Parental Influence

All four of the women interviewed for this project had parents who supported them in their choice to work in STEM fields. A common trend between the four women is that their fathers all worked in STEM fields and were mentioned by the women as important influences. Though a trend of fathers might be surmised to occur due to the masculinist frame of STEM fields, the interviewees held both their parents in high esteem. The explanations correlate with research on the topic of parental influence on women in STEM. Hoferichter and Raufelder explain they found that "while for girls, mother and father support in 8th grade were associated with better grades in math and biology, for boys, neither mother nor father support were significantly related to their STEM performance." (2019, "Mothers and Fathers—Who Matters for STEM Performance?")

Dr. Kirtly Parker Jones

Dr. Kirtly Parker Jones, M.D. 

Dr. Jones discusses the significant role her father played in her early years. Her father received a Fulbright Scholarship to study geology and there was definitely the presence of early scientific influence there. She mentions how she was taught foundational biology from an early age, and after taking biochemistry she decided that medicine was the route she wanted to take.

“So if you have a dad who teaches you earth science from the time you're little, it's big. It's fascinating. All you need to do is have a little bit of information and then open your eyes and it's everywhere."

Cynthia Burrows and DNA

Dr. Cynthia Burrows posing next to a model of the DNA double helix. This is in connection with her current work in DNA. 

Dr. Cynthia Burrows, P.h.D.

When interviewed, Dr. Burrows did not mention a specific experience from one parent that inspired her to pursue science. Instead, she was able to say that she learned things from both her engineer father and her stay-at-home mother. 

“I was a skier at an early age. My brother, my older brother didn't really care for camping and canoeing and all this stuff. So I did all those things with my dad and did all of the domestic things like making  cookies with my mom, and I did all of that camping and skiing activities with my dad. So it ended up being...a nice balance to have things that I did with both my mom and my dad.”

To this day, she carries the love for outdoor activities that her father inspired. She also says this love is what made her want to back in the mountain west. While her father's STEM career may have helped in her early exposure to science, Dr. Burrows claimed that her main influence was her high school honors chemistry course.

Lisa Diamond, Ph.D 

Lisa Diamond grew up in a home in Los Angeles. Her father, a research cardiologist, took the time to talk with her and encouraged her to be involved in his work. Though she didn’t understand much at such a young age about her father's work, she did her best to engage in the conversations.

Lisa Diamond Parental Roles

“My dad started to give me copies of his academic papers and he would publish them which [were] about things that I completely did not understand, they were like statistical modeling of like cardiovascular risk factors and using like Bayesian models to predict myocardial infarction and I was like well, no I cannot, I cannot understand the sentences, dad.”

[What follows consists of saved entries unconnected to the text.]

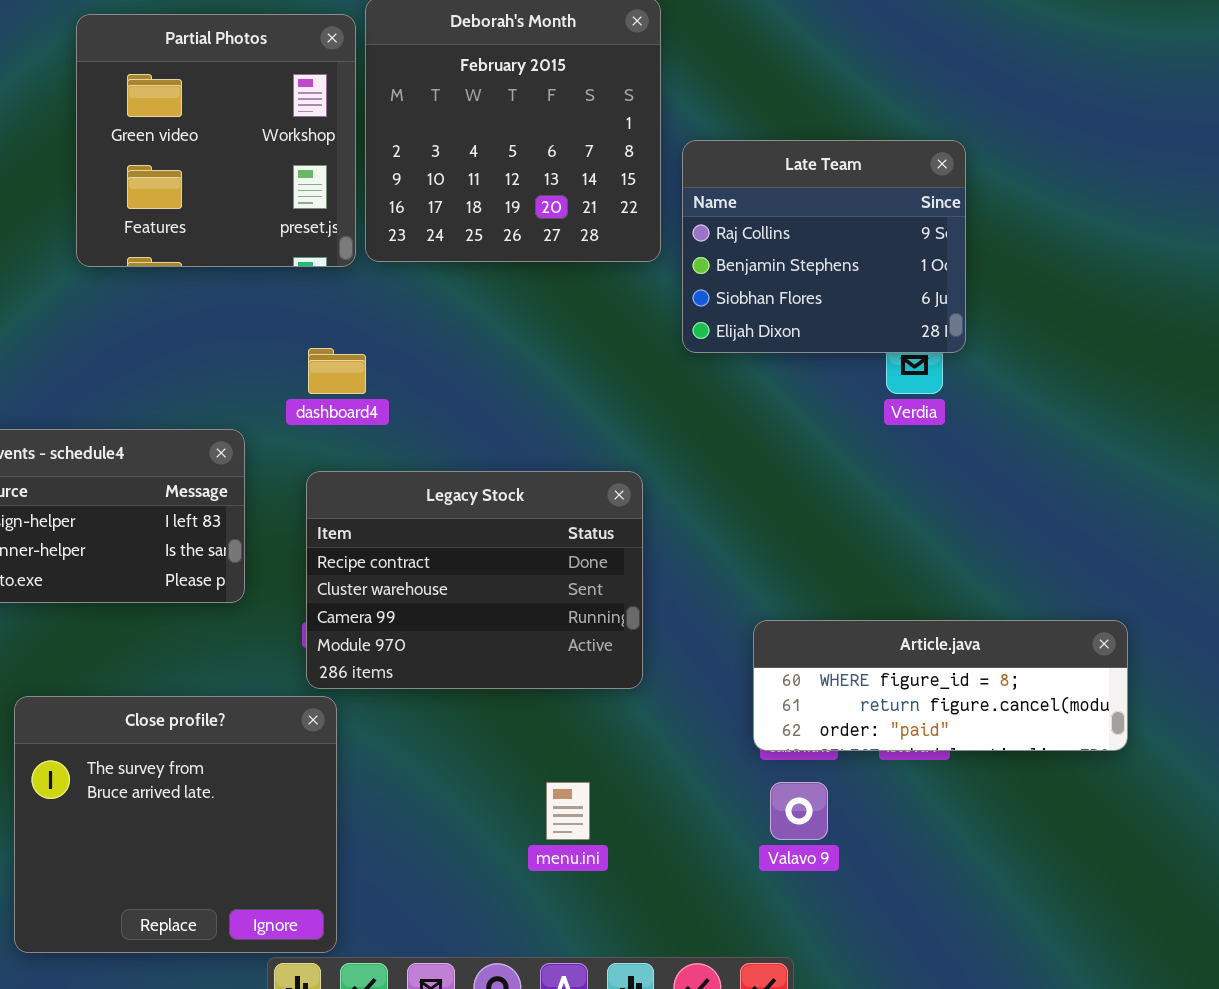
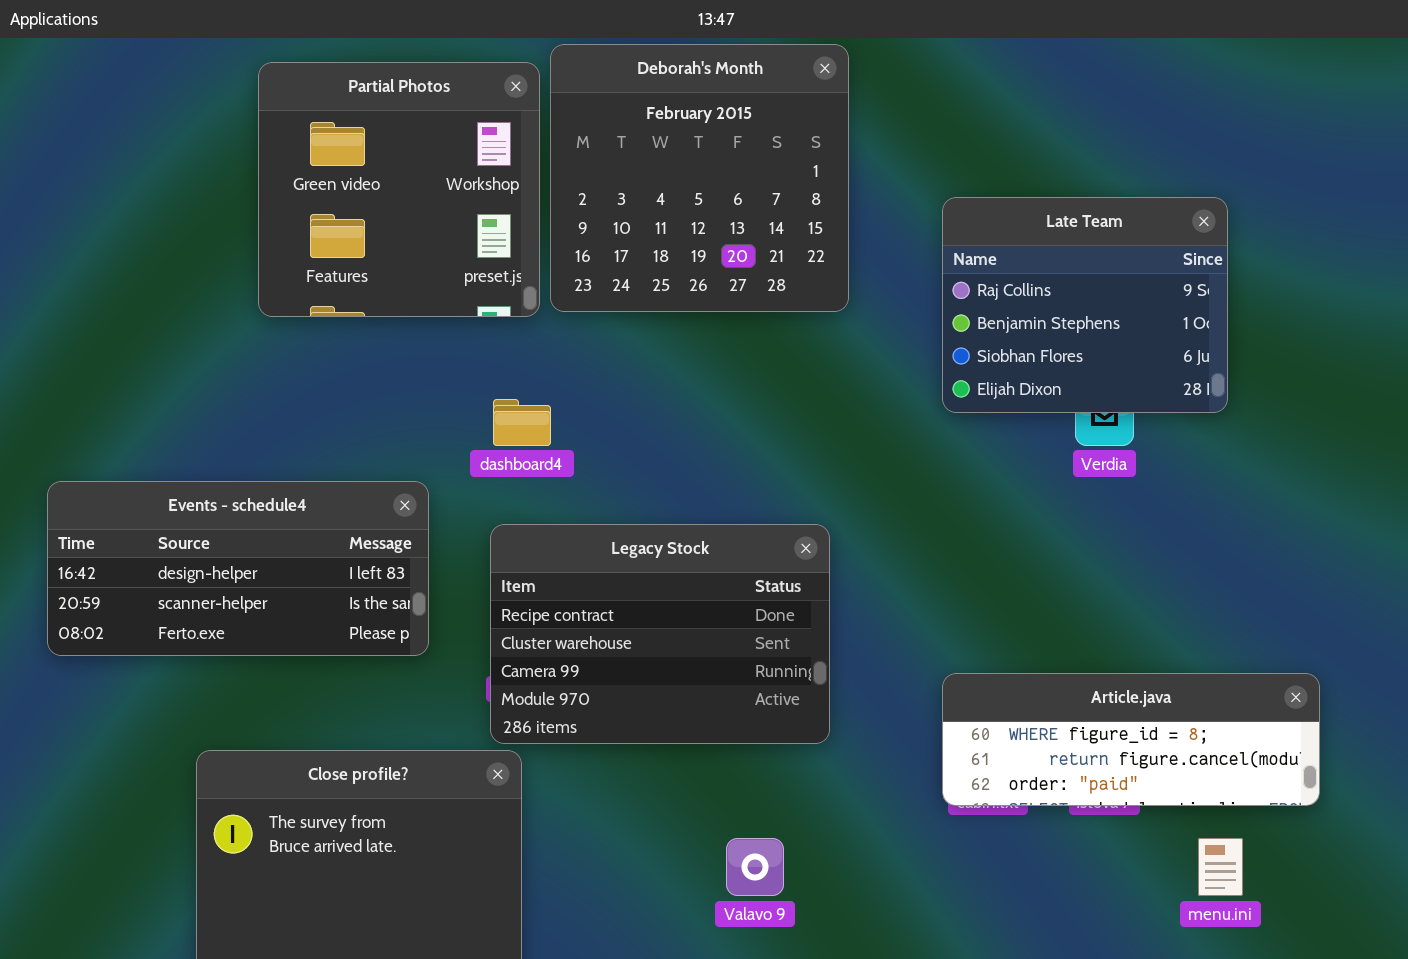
Late Team: [682,140,966,353] -> [942,197,1228,413], moved
menu.ini: [546,782,590,840] -> [1198,838,1243,896], moved
Valavo 9: [770,782,828,840] -> [726,838,784,896], moved

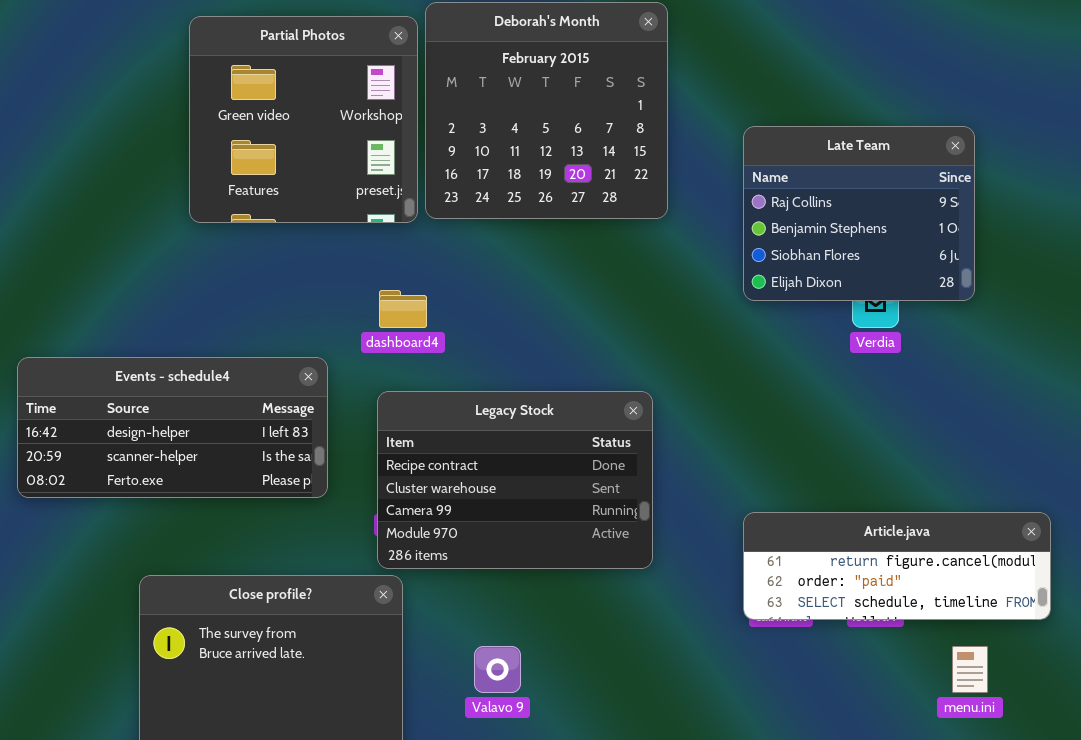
Article.java: [942,673,1320,806] -> [743,512,1051,620], scrolled down 1 row
Valavo 9: [726,838,784,896] -> [474,646,521,693], moved

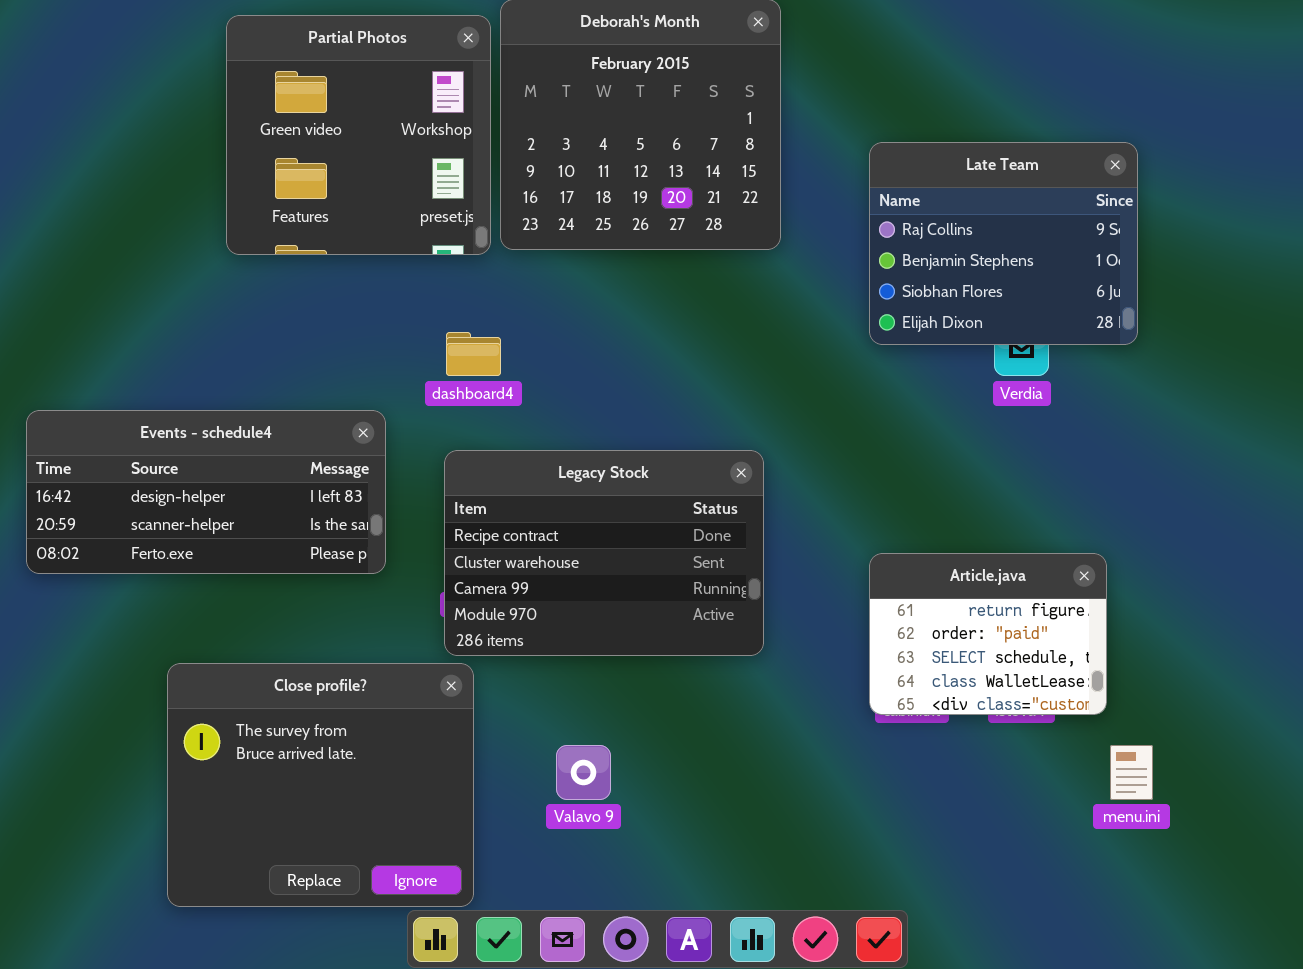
Article.java: [743,512,1051,620] -> [869,553,1107,715], resized

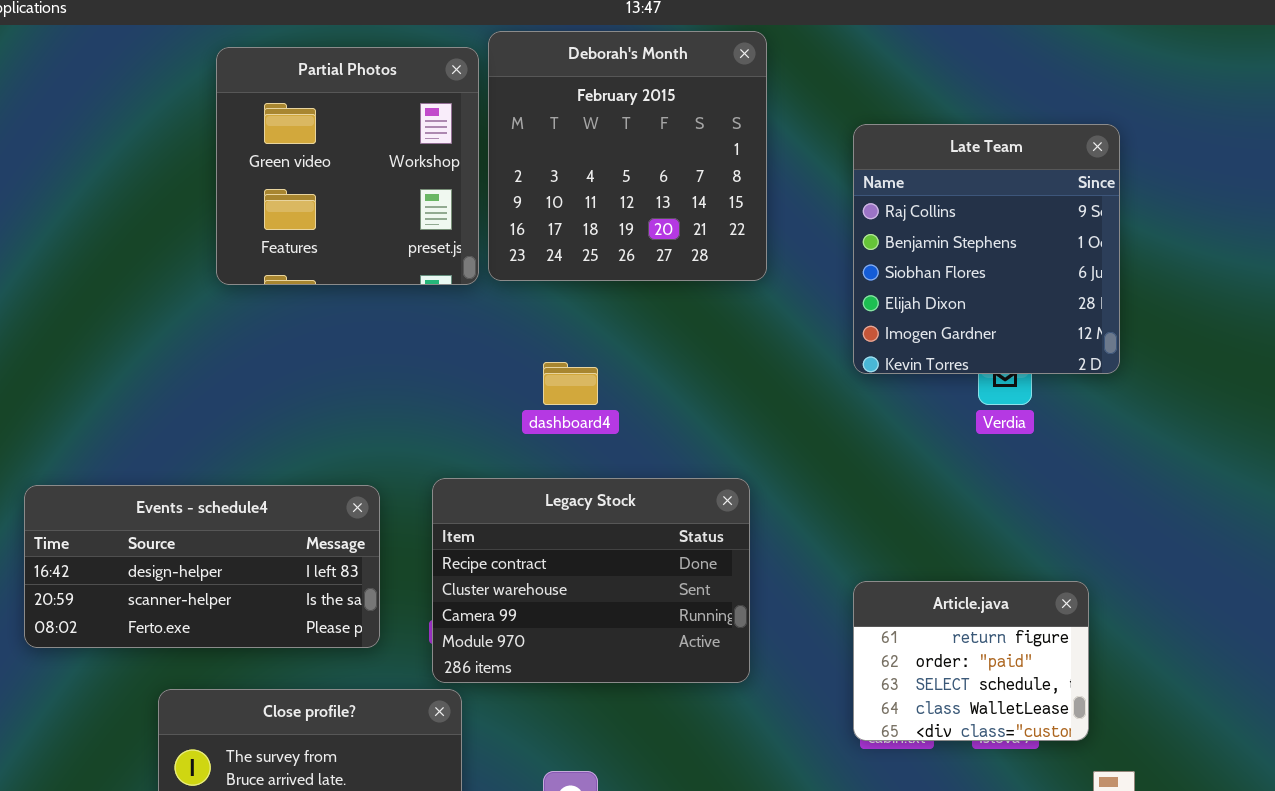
Late Team: [869,142,1138,345] -> [853,124,1120,374], resized
dashboard4: [446,332,501,376] -> [543,362,598,405], moved
Events - schedule4: [26,410,386,574] -> [24,485,380,648], moved

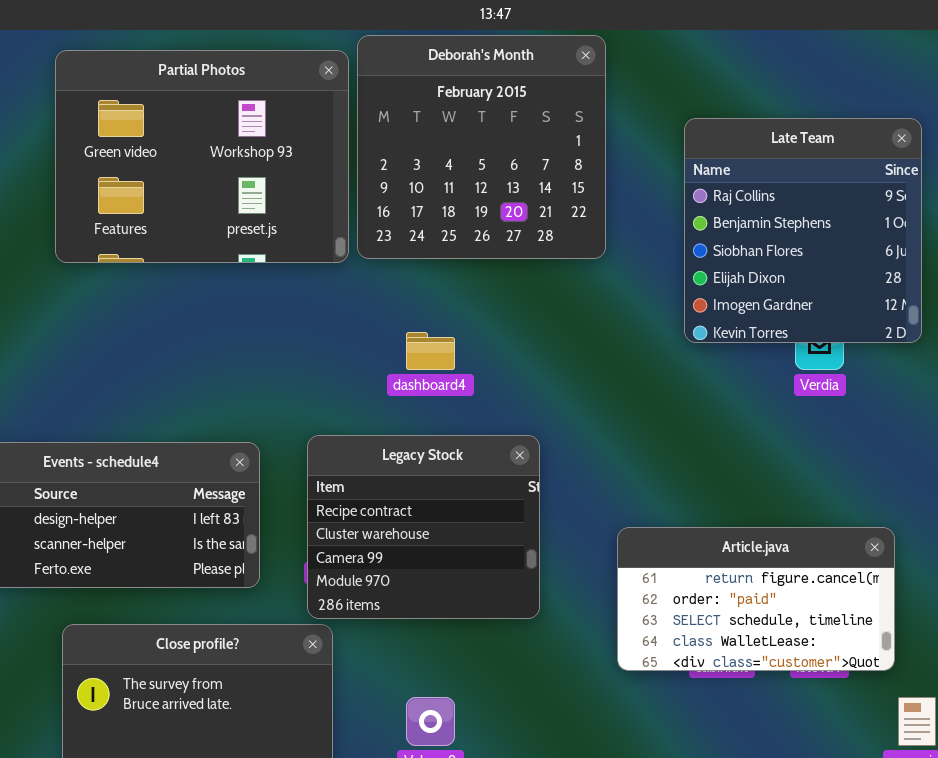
Partial Photos: [216,47,479,285] -> [55,50,349,263], resized
Legacy Stock: [432,478,750,683] -> [307,435,540,619], resized
Article.java: [853,581,1089,741] -> [617,527,895,671], resized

She did understand that he was hoping to create a scholarly relationship between the two of them, however. Looking back, she tells us she had “no idea what [he was] talking about, but I realized, now, that that was his way of trying to connect with me.” 

Amy Sibul, M.S. 

For Amy Sibul, her fascination with science started as a kid living in the foothills of the Rocky Mountains in Colorado. It was here, with this wonderful access to public lands, that Amy was able to explore and appreciate the wonders of the natural world. On top of that, her dad was a radiologist, but majored in zoology in college, and he taught her plant and animal identification. While Amy’s mother was interested in anthropology, she never pursued that, choosing instead to be a stay-at-home mom. However, Amy vividly remembers her mom telling her as a kid,

"Keep your 20s to yourself...give yourself permission to be selfish and pursue your own selfish interests before you move on to marriage and parenting.  That instilled a really powerful message in me and that is exactly what my sister and I both did."